Prompt → Rewrite the listing below as a two-column CSV with the header row "prompt,response" and one row per request. Put each request's text and its full answer in one quoted field apiece, turn line breaks into spaces, and leave out the pictures.

(Given information Opens)

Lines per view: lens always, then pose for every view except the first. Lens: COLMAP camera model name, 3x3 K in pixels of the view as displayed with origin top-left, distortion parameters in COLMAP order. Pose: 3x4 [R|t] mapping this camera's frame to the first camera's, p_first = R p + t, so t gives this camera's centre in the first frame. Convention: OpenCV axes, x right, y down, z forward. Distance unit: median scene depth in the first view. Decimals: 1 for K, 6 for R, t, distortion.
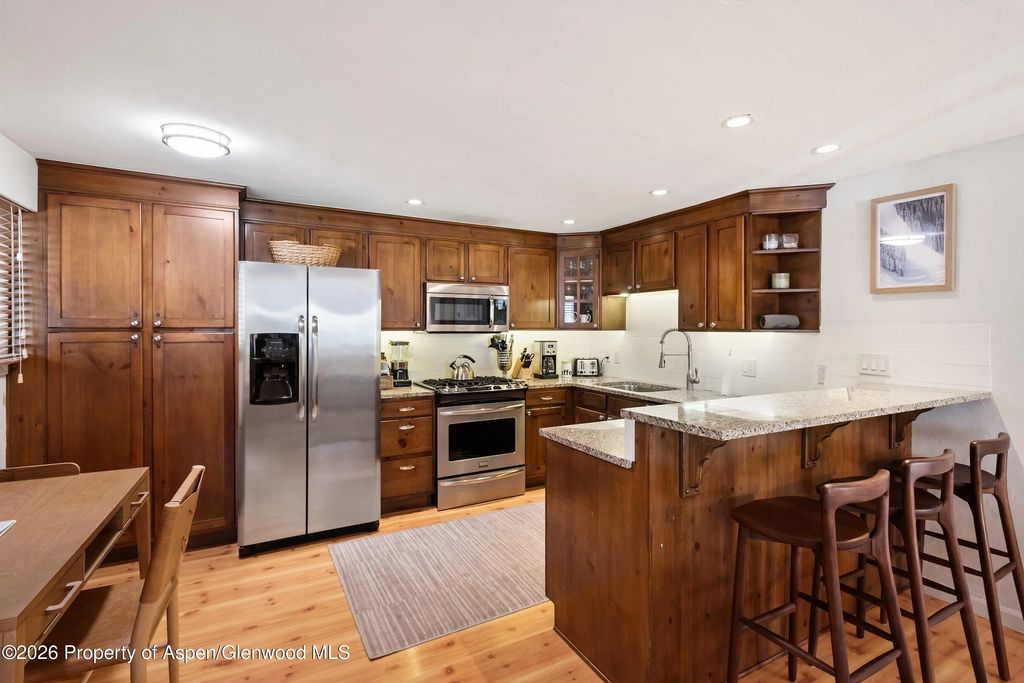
lens RADIAL K [[509.2, 0, 537.0], [0, 509.2, 323.6], [0, 0, 1]] dist [0.004179, 0.000371]
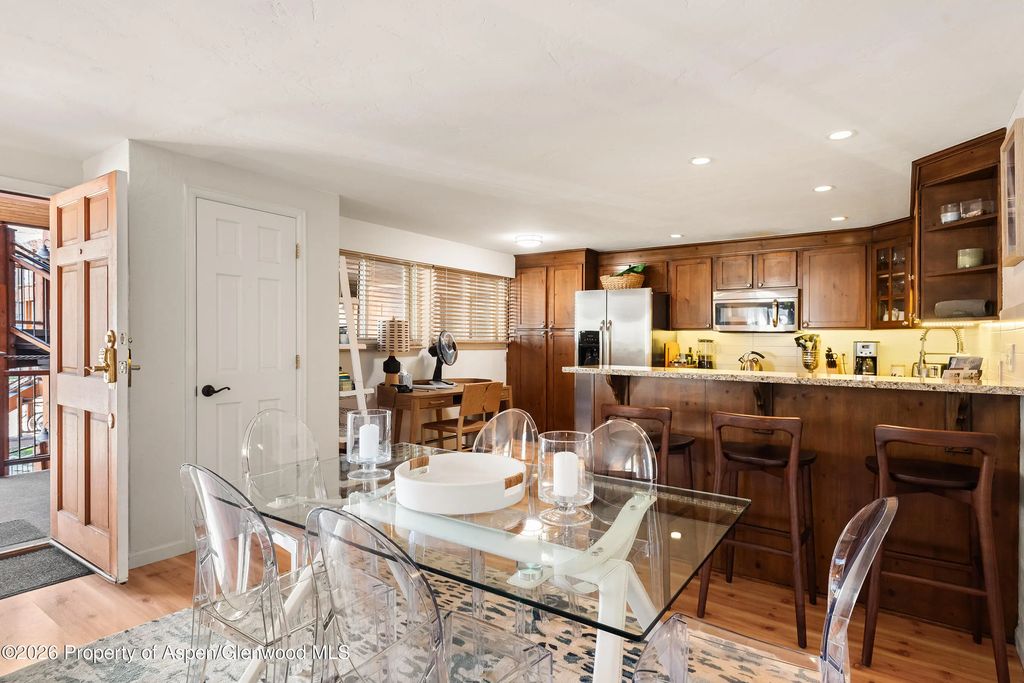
lens RADIAL K [[536.7, 0, 515.0], [0, 536.7, 341.6], [0, 0, 1]] dist [0.000125, -0.000427]
pose [[0.431472, 0.001632, -0.902125, 0.907847], [-0.000967, 0.999999, 0.001347, 0.047876], [0.902126, 0.000291, 0.431473, -0.025425]]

(Given information Closes)

Exercise result →
prompt,response
"Lines per view: lens always, then pose for every view except the first. Lens: COLMAP camera model name, 3x3 K in pixels of the view as displayed with origin top-left, distortion parameters in COLMAP order. Pose: 3x4 [R|t] mapping this camera's frame to the first camera's, p_first = R p + t, so t gives this camera's centre in the first frame. Convention: OpenCV axes, x right, y down, z forward. Distance unit: median scene depth in the first view. Decimals: 1 for K, 6 for R, t, distortion.","lens RADIAL K [[509.2, 0, 537.0], [0, 509.2, 323.6], [0, 0, 1]] dist [0.004179, 0.000371] lens RADIAL K [[536.7, 0, 515.0], [0, 536.7, 341.6], [0, 0, 1]] dist [0.000125, -0.000427] pose [[0.431472, 0.001632, -0.902125, 0.907847], [-0.000967, 0.999999, 0.001347, 0.047876], [0.902126, 0.000291, 0.431473, -0.025425]]"